Bilişim Sistemlerinin Kullanılması Suretiyle Hırsızlık Suçunda Dava Zamanaşımı
5237 sayılı TCK’nın 66/1 maddesine göre, Kanunda başka türlü yazılmış olan haller dışında kamu davası;
a) Ağırlaştırılmış müebbet hapis cezasını gerektiren suçlarda otuz yıl,
b) Müebbet hapis cezasını gerektiren suçlarda yirmibeş yıl,
c) Yirmi yıldan aşağı olmamak üzere hapis cezasını gerektiren suçlarda yirmi yıl,
d) Beş yıldan fazla ve yirmi yıldan az hapis cezasını gerektiren suçlarda onbeş yıl,
e) Beş yıldan fazla olmamak üzere hapis veya adlî para cezasını gerektiren suçlarda sekiz yıl, geçmesiyle düşer.
Bilişim Sistemlerinin Kullanılması Suretiyle Hırsızlık suçunda, 5237 sayılı TCK’nın 142/2-e maddesi gereğince 5 yıldan 10 yıla kadar hapis cezası öngörülmüştür. Bu nedenle, Bilişim Sistemlerinin Kullanılması Suretiyle Hırsızlık suçunda dava zamanaşımı 15 yıldır.
Bilişim Sistemlerinin Kullanılması Suretiyle Hırsızlık Suçunda Koşullu Salıverilme
Bilindiği üzere mahkûmiyet hükümleri kesinleşmedikçe infaz olunamaz. Bu anlamda Bilişim Sistemlerinin Kullanılması Suretiyle Hırsızlık suçundan yargılanıp hapis cezasına mahkûm edilen kişiler için de cezanın infaz edilebilmesinin ön koşulu mahkûmiyet hükmünün kesinleşmesidir.
5275 sayılı Ceza ve Güvenlik Tedbirlerinin İnfazı Hakkında Kanun’un 107/1 maddesine göre koşullu salıverilmeden yararlanabilmek için mahkûmun kurumdaki infaz süresini iyi hâlli olarak geçirmesi gerekir.

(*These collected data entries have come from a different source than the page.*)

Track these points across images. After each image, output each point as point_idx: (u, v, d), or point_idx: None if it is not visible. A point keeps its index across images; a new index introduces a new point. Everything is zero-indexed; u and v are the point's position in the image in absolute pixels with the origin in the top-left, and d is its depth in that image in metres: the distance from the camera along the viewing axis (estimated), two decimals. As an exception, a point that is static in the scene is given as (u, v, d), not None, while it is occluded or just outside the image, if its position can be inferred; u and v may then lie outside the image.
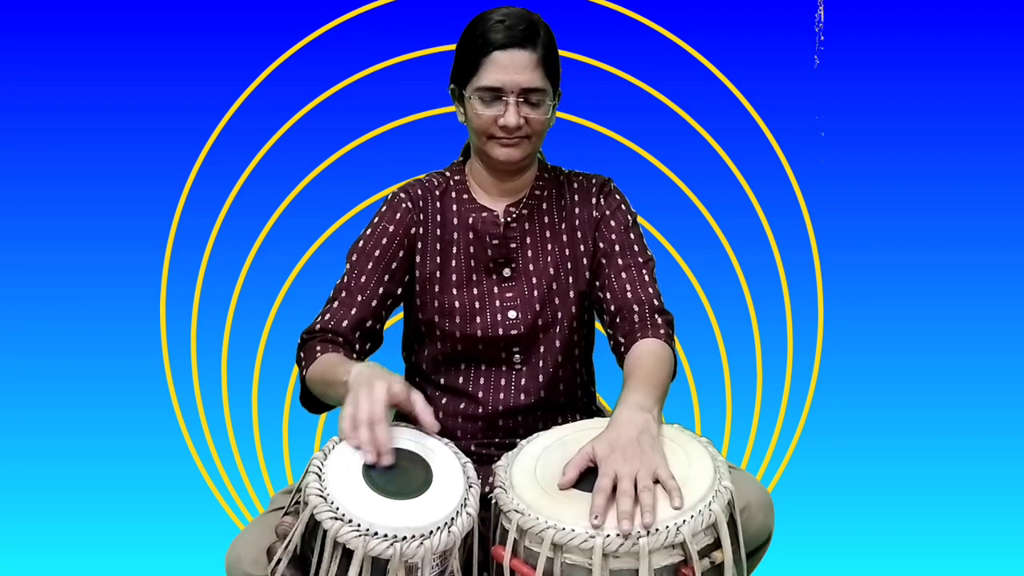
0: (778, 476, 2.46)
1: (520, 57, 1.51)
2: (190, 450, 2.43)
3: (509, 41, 1.51)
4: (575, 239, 1.63)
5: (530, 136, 1.55)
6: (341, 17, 2.37)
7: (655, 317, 1.55)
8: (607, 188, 1.66)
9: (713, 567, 1.25)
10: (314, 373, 1.51)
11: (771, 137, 2.38)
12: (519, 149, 1.55)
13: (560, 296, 1.62)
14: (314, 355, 1.52)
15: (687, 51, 2.36)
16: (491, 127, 1.54)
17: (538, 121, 1.55)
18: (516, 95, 1.51)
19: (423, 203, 1.63)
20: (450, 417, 1.62)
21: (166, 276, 2.39)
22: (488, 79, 1.51)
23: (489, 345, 1.60)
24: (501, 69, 1.51)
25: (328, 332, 1.56)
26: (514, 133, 1.53)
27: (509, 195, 1.64)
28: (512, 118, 1.51)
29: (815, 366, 2.44)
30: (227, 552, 1.37)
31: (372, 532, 1.19)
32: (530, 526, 1.24)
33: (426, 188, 1.65)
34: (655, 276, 1.62)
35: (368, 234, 1.62)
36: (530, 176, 1.65)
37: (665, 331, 1.54)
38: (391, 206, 1.64)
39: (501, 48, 1.51)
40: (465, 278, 1.62)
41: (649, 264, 1.62)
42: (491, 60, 1.51)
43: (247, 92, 2.36)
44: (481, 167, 1.63)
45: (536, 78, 1.52)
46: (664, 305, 1.59)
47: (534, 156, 1.63)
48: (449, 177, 1.67)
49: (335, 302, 1.59)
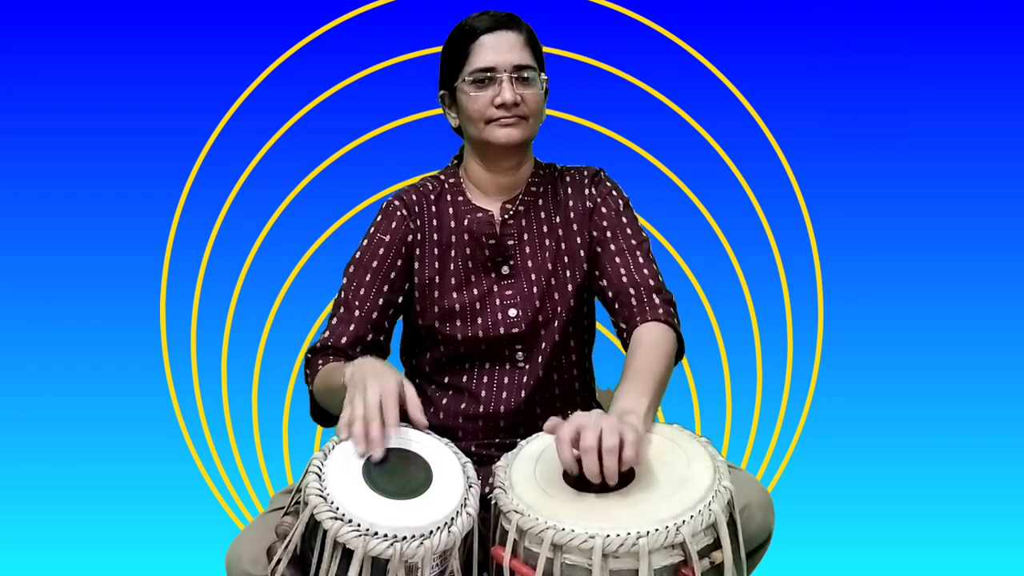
0: (778, 476, 2.46)
1: (507, 37, 1.56)
2: (190, 450, 2.43)
3: (495, 24, 1.56)
4: (571, 232, 1.64)
5: (527, 116, 1.56)
6: (341, 17, 2.37)
7: (653, 298, 1.55)
8: (598, 178, 1.67)
9: (713, 567, 1.25)
10: (318, 386, 1.55)
11: (771, 137, 2.38)
12: (518, 129, 1.56)
13: (559, 291, 1.62)
14: (317, 369, 1.55)
15: (687, 51, 2.36)
16: (488, 109, 1.55)
17: (533, 100, 1.56)
18: (509, 72, 1.54)
19: (419, 208, 1.63)
20: (451, 417, 1.62)
21: (166, 276, 2.39)
22: (480, 61, 1.55)
23: (492, 344, 1.61)
24: (491, 49, 1.55)
25: (330, 349, 1.58)
26: (512, 111, 1.54)
27: (505, 193, 1.64)
28: (508, 94, 1.53)
29: (815, 366, 2.44)
30: (227, 552, 1.37)
31: (372, 532, 1.19)
32: (530, 526, 1.24)
33: (421, 193, 1.65)
34: (652, 256, 1.62)
35: (364, 245, 1.63)
36: (525, 172, 1.65)
37: (664, 311, 1.53)
38: (386, 215, 1.64)
39: (488, 31, 1.56)
40: (464, 279, 1.62)
41: (644, 245, 1.62)
42: (480, 44, 1.55)
43: (247, 92, 2.36)
44: (478, 164, 1.63)
45: (526, 56, 1.56)
46: (664, 284, 1.58)
47: (530, 145, 1.63)
48: (444, 180, 1.67)
49: (334, 319, 1.60)
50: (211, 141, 2.37)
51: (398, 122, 2.41)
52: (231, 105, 2.36)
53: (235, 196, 2.39)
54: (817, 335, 2.44)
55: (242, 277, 2.41)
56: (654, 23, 2.36)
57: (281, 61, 2.36)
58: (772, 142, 2.38)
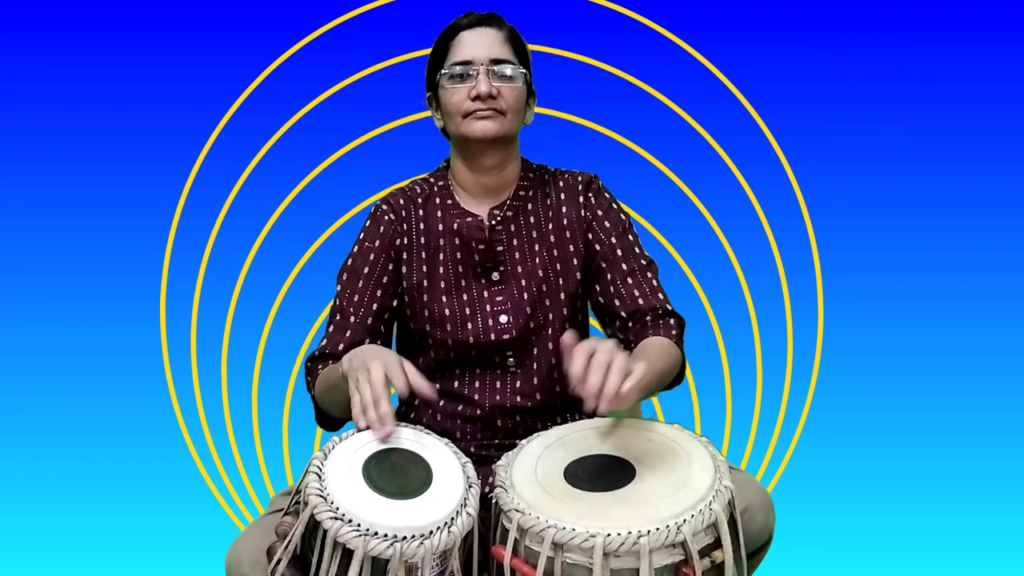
0: (778, 476, 2.46)
1: (487, 33, 1.58)
2: (190, 450, 2.43)
3: (475, 21, 1.59)
4: (563, 239, 1.62)
5: (505, 112, 1.56)
6: (341, 17, 2.37)
7: (668, 320, 1.57)
8: (594, 186, 1.66)
9: (713, 566, 1.25)
10: (319, 390, 1.55)
11: (771, 137, 2.38)
12: (494, 122, 1.55)
13: (551, 298, 1.61)
14: (317, 375, 1.57)
15: (687, 51, 2.36)
16: (464, 103, 1.55)
17: (511, 94, 1.56)
18: (486, 65, 1.55)
19: (406, 212, 1.63)
20: (448, 419, 1.62)
21: (166, 276, 2.39)
22: (457, 55, 1.57)
23: (482, 351, 1.60)
24: (468, 45, 1.57)
25: (328, 357, 1.58)
26: (488, 103, 1.54)
27: (492, 196, 1.63)
28: (483, 86, 1.54)
29: (815, 366, 2.44)
30: (227, 553, 1.37)
31: (372, 532, 1.19)
32: (530, 525, 1.24)
33: (408, 197, 1.65)
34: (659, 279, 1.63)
35: (355, 252, 1.63)
36: (512, 175, 1.63)
37: (676, 333, 1.56)
38: (374, 220, 1.64)
39: (468, 27, 1.58)
40: (453, 285, 1.61)
41: (652, 267, 1.63)
42: (459, 40, 1.58)
43: (247, 92, 2.36)
44: (462, 166, 1.62)
45: (505, 51, 1.57)
46: (673, 308, 1.60)
47: (512, 144, 1.62)
48: (433, 183, 1.66)
49: (331, 326, 1.61)
50: (211, 141, 2.37)
51: (397, 122, 2.41)
52: (231, 105, 2.36)
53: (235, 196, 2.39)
54: (817, 335, 2.44)
55: (242, 277, 2.41)
56: (654, 23, 2.36)
57: (281, 61, 2.36)
58: (772, 142, 2.38)
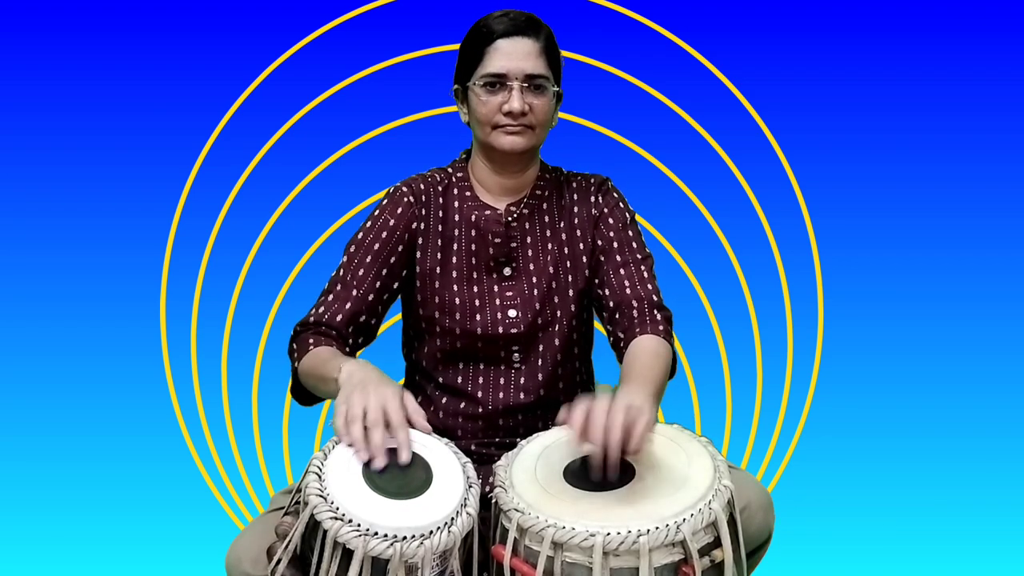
0: (778, 476, 2.46)
1: (523, 44, 1.54)
2: (190, 450, 2.43)
3: (513, 30, 1.55)
4: (574, 238, 1.64)
5: (534, 127, 1.56)
6: (341, 17, 2.37)
7: (654, 313, 1.56)
8: (605, 187, 1.68)
9: (713, 566, 1.25)
10: (306, 366, 1.52)
11: (771, 137, 2.38)
12: (523, 137, 1.56)
13: (560, 295, 1.62)
14: (306, 347, 1.53)
15: (687, 51, 2.36)
16: (496, 115, 1.55)
17: (542, 109, 1.56)
18: (520, 81, 1.53)
19: (425, 197, 1.63)
20: (450, 416, 1.63)
21: (166, 276, 2.39)
22: (492, 66, 1.54)
23: (488, 343, 1.60)
24: (505, 56, 1.54)
25: (322, 325, 1.56)
26: (519, 119, 1.54)
27: (511, 194, 1.64)
28: (517, 103, 1.53)
29: (815, 366, 2.44)
30: (227, 552, 1.37)
31: (372, 532, 1.19)
32: (530, 525, 1.24)
33: (428, 183, 1.65)
34: (654, 273, 1.63)
35: (368, 227, 1.62)
36: (532, 175, 1.65)
37: (664, 327, 1.55)
38: (393, 200, 1.63)
39: (504, 36, 1.55)
40: (466, 275, 1.62)
41: (648, 261, 1.63)
42: (495, 48, 1.54)
43: (247, 92, 2.36)
44: (484, 164, 1.63)
45: (539, 65, 1.55)
46: (663, 301, 1.60)
47: (537, 151, 1.64)
48: (452, 173, 1.67)
49: (330, 295, 1.59)
50: (211, 141, 2.37)
51: (398, 122, 2.41)
52: (231, 105, 2.36)
53: (235, 196, 2.39)
54: (817, 335, 2.44)
55: (242, 277, 2.41)
56: (654, 23, 2.36)
57: (281, 61, 2.36)
58: (772, 142, 2.39)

Aynı Kanun’un 107. maddesinin 2. fıkrası gereğince süreli hapis cezalarına mahkûm edilmiş olanlar cezalarının yarısını infaz kurumunda çektikleri takdirde, koşullu salıverilmeden yararlanabilirler.
Bu bağlamda Bilişim Sistemlerinin Kullanılması Suretiyle Hırsızlık suçundan hapis cezasına mahkûm edilmiş olanlar için de koşullu salıverilme oranı 1/2’dir.

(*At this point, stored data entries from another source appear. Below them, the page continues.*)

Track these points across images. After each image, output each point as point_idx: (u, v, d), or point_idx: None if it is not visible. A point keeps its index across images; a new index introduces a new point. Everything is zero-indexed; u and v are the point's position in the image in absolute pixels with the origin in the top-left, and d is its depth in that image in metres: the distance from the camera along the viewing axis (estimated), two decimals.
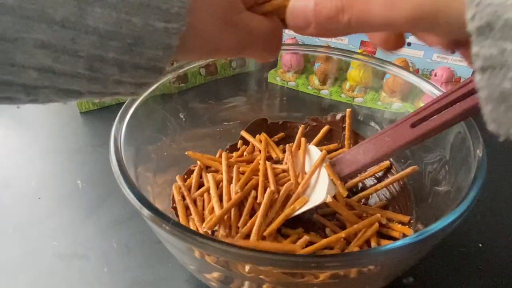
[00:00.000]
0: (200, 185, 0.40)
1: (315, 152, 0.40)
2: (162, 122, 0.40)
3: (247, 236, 0.34)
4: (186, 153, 0.41)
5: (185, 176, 0.41)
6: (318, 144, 0.45)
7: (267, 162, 0.40)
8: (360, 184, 0.42)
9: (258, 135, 0.45)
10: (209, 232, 0.34)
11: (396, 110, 0.44)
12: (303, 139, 0.42)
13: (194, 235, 0.24)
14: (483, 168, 0.29)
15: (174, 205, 0.38)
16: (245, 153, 0.43)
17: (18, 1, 0.15)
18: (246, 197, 0.37)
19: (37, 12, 0.15)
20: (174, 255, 0.32)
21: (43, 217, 0.42)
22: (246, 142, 0.46)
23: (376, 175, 0.42)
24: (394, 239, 0.35)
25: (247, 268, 0.25)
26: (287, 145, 0.42)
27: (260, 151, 0.43)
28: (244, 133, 0.46)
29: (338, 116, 0.46)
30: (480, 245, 0.39)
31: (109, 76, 0.17)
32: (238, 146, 0.46)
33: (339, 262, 0.23)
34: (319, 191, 0.36)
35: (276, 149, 0.44)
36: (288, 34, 0.62)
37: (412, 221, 0.36)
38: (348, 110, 0.45)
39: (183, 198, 0.38)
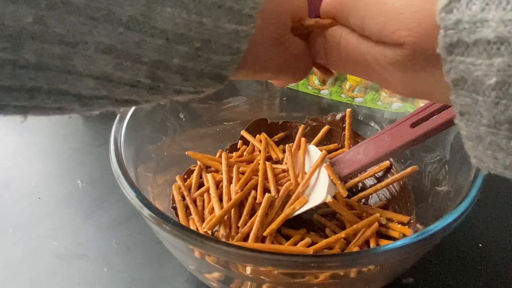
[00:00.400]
0: (200, 185, 0.40)
1: (315, 152, 0.40)
2: (162, 122, 0.40)
3: (247, 236, 0.34)
4: (186, 153, 0.41)
5: (185, 176, 0.41)
6: (318, 144, 0.45)
7: (267, 162, 0.40)
8: (360, 184, 0.42)
9: (258, 135, 0.45)
10: (209, 232, 0.34)
11: (396, 110, 0.44)
12: (303, 139, 0.42)
13: (194, 235, 0.24)
14: None
15: (174, 205, 0.38)
16: (245, 153, 0.43)
17: (86, 0, 0.13)
18: (246, 197, 0.37)
19: (103, 11, 0.14)
20: (174, 255, 0.32)
21: (43, 217, 0.42)
22: (246, 142, 0.46)
23: (376, 175, 0.42)
24: (394, 239, 0.35)
25: (248, 270, 0.25)
26: (286, 145, 0.42)
27: (260, 151, 0.43)
28: (244, 133, 0.46)
29: (338, 116, 0.46)
30: (480, 245, 0.39)
31: (170, 86, 0.16)
32: (238, 146, 0.46)
33: (339, 262, 0.23)
34: (319, 191, 0.36)
35: (276, 149, 0.44)
36: None
37: (412, 221, 0.36)
38: (348, 110, 0.45)
39: (183, 198, 0.38)
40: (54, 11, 0.13)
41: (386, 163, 0.41)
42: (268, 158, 0.43)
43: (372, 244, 0.34)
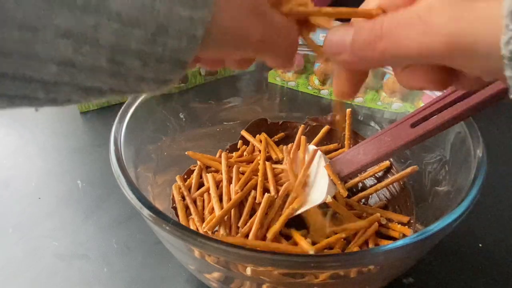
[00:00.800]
0: (200, 185, 0.40)
1: None
2: (162, 122, 0.40)
3: (247, 236, 0.34)
4: (186, 153, 0.41)
5: (185, 176, 0.41)
6: (318, 144, 0.45)
7: (267, 162, 0.40)
8: (360, 184, 0.42)
9: (258, 135, 0.45)
10: (209, 232, 0.34)
11: (396, 110, 0.44)
12: (303, 138, 0.42)
13: (194, 235, 0.24)
14: (483, 168, 0.29)
15: (174, 205, 0.38)
16: (245, 153, 0.44)
17: None
18: (246, 197, 0.37)
19: None
20: (174, 255, 0.32)
21: (43, 217, 0.42)
22: (246, 142, 0.46)
23: (376, 175, 0.42)
24: (394, 239, 0.35)
25: (248, 271, 0.25)
26: (284, 147, 0.42)
27: (260, 151, 0.43)
28: (244, 133, 0.46)
29: (338, 116, 0.46)
30: (480, 245, 0.39)
31: (131, 71, 0.16)
32: (238, 146, 0.46)
33: (339, 262, 0.23)
34: (319, 191, 0.36)
35: (276, 149, 0.44)
36: None
37: (412, 221, 0.36)
38: (348, 110, 0.45)
39: (183, 198, 0.38)
40: None
41: (386, 163, 0.41)
42: (268, 158, 0.43)
43: (371, 244, 0.34)
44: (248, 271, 0.25)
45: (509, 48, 0.14)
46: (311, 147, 0.41)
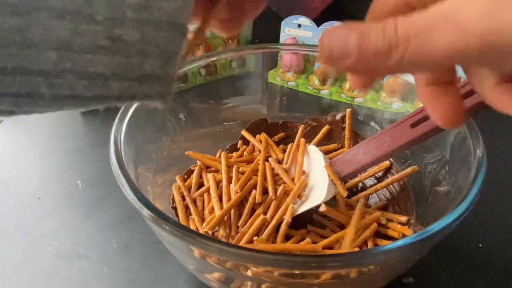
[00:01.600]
0: (200, 185, 0.40)
1: (314, 152, 0.40)
2: (162, 122, 0.40)
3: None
4: (186, 153, 0.41)
5: (185, 176, 0.41)
6: (318, 144, 0.45)
7: (266, 163, 0.40)
8: (360, 184, 0.42)
9: (258, 135, 0.45)
10: (209, 232, 0.34)
11: (396, 110, 0.44)
12: (302, 139, 0.42)
13: (194, 235, 0.24)
14: (483, 168, 0.29)
15: (174, 205, 0.38)
16: (245, 153, 0.44)
17: None
18: (246, 197, 0.37)
19: None
20: (174, 255, 0.32)
21: (43, 217, 0.42)
22: (246, 142, 0.46)
23: (376, 175, 0.42)
24: (394, 239, 0.35)
25: (249, 272, 0.25)
26: (271, 159, 0.42)
27: (260, 151, 0.43)
28: (244, 133, 0.46)
29: (338, 116, 0.46)
30: (480, 245, 0.39)
31: (131, 45, 0.16)
32: (238, 146, 0.46)
33: (339, 262, 0.23)
34: (319, 191, 0.36)
35: (276, 149, 0.44)
36: (287, 34, 0.62)
37: (412, 221, 0.36)
38: (348, 110, 0.45)
39: (183, 198, 0.38)
40: None
41: (386, 163, 0.41)
42: (268, 159, 0.43)
43: (370, 245, 0.34)
44: (249, 272, 0.25)
45: None
46: (311, 147, 0.41)
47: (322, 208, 0.34)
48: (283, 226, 0.34)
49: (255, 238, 0.33)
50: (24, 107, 0.16)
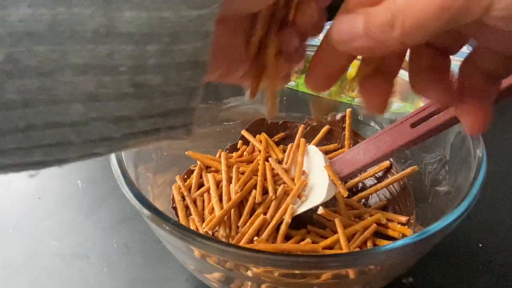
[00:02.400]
0: (200, 185, 0.40)
1: (314, 152, 0.40)
2: None
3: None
4: (186, 153, 0.41)
5: (185, 176, 0.41)
6: (318, 144, 0.45)
7: (266, 163, 0.40)
8: (360, 184, 0.42)
9: (258, 135, 0.45)
10: (209, 232, 0.34)
11: (396, 110, 0.44)
12: (302, 139, 0.42)
13: (194, 235, 0.24)
14: (483, 168, 0.29)
15: (174, 205, 0.38)
16: (245, 153, 0.43)
17: (47, 25, 0.13)
18: (246, 197, 0.37)
19: (67, 34, 0.14)
20: (174, 255, 0.32)
21: (43, 217, 0.42)
22: (246, 142, 0.46)
23: (376, 175, 0.42)
24: (394, 239, 0.35)
25: (250, 272, 0.25)
26: (270, 160, 0.42)
27: (260, 151, 0.43)
28: (244, 132, 0.46)
29: (338, 116, 0.46)
30: (480, 245, 0.39)
31: (154, 89, 0.16)
32: (238, 146, 0.46)
33: (339, 262, 0.23)
34: (319, 191, 0.36)
35: (276, 149, 0.44)
36: None
37: (412, 221, 0.36)
38: (348, 110, 0.45)
39: (183, 198, 0.38)
40: (21, 45, 0.13)
41: (386, 163, 0.41)
42: (268, 159, 0.43)
43: (369, 245, 0.34)
44: (249, 272, 0.25)
45: None
46: (311, 147, 0.41)
47: (320, 211, 0.34)
48: (282, 227, 0.34)
49: (255, 238, 0.33)
50: (55, 155, 0.16)
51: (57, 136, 0.15)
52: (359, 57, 0.22)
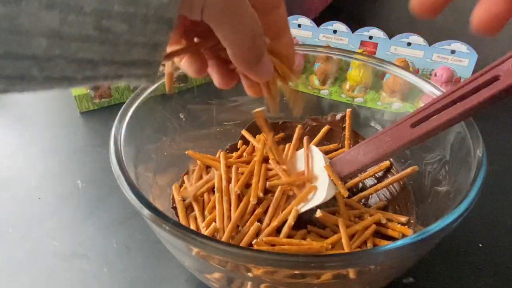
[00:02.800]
0: None
1: (315, 152, 0.40)
2: (162, 122, 0.40)
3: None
4: (186, 153, 0.41)
5: (185, 176, 0.41)
6: (318, 144, 0.45)
7: (263, 164, 0.40)
8: (360, 184, 0.42)
9: (258, 135, 0.45)
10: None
11: (396, 110, 0.44)
12: (306, 137, 0.42)
13: (194, 235, 0.24)
14: (483, 168, 0.29)
15: (174, 205, 0.38)
16: (244, 154, 0.43)
17: None
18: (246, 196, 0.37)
19: None
20: (174, 255, 0.32)
21: (43, 217, 0.42)
22: (246, 142, 0.46)
23: (376, 175, 0.42)
24: (394, 239, 0.35)
25: (250, 273, 0.25)
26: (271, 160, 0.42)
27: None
28: (244, 133, 0.46)
29: (338, 116, 0.46)
30: (480, 245, 0.39)
31: (119, 36, 0.17)
32: (238, 146, 0.46)
33: (339, 262, 0.23)
34: (319, 191, 0.36)
35: (276, 150, 0.44)
36: None
37: (412, 221, 0.36)
38: (348, 110, 0.45)
39: (183, 198, 0.38)
40: None
41: (386, 163, 0.41)
42: (267, 159, 0.43)
43: (369, 245, 0.34)
44: (250, 272, 0.25)
45: None
46: (311, 147, 0.41)
47: (318, 214, 0.34)
48: (285, 229, 0.34)
49: (254, 241, 0.33)
50: (17, 87, 0.16)
51: (20, 68, 0.16)
52: None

Ancak burada şu hususa da değinmekte fayda var. Açık Ceza İnfaz Kurumlarına Ayrılma Yönetmeliği’nin “Doğrudan açık kuruma alınacak hükümlüler” kenar başlıklı 5/1-a maddesine göre, kasıtlı suçlardan toplam 3 yıl veya daha az süreyle hapis cezasına mahkûm olanların cezaları doğrudan açık kurumlarda yerine getirilir. Bu bağlamda Bilişim Sistemlerinin Kullanılması Suretiyle Hırsızlık suçundan 3 yıl veya daha az süreyle hapis cezasına mahkûm olan hükümlülerin de cezaları doğrudan açık ceza infaz kurumlarında yerine getirilir.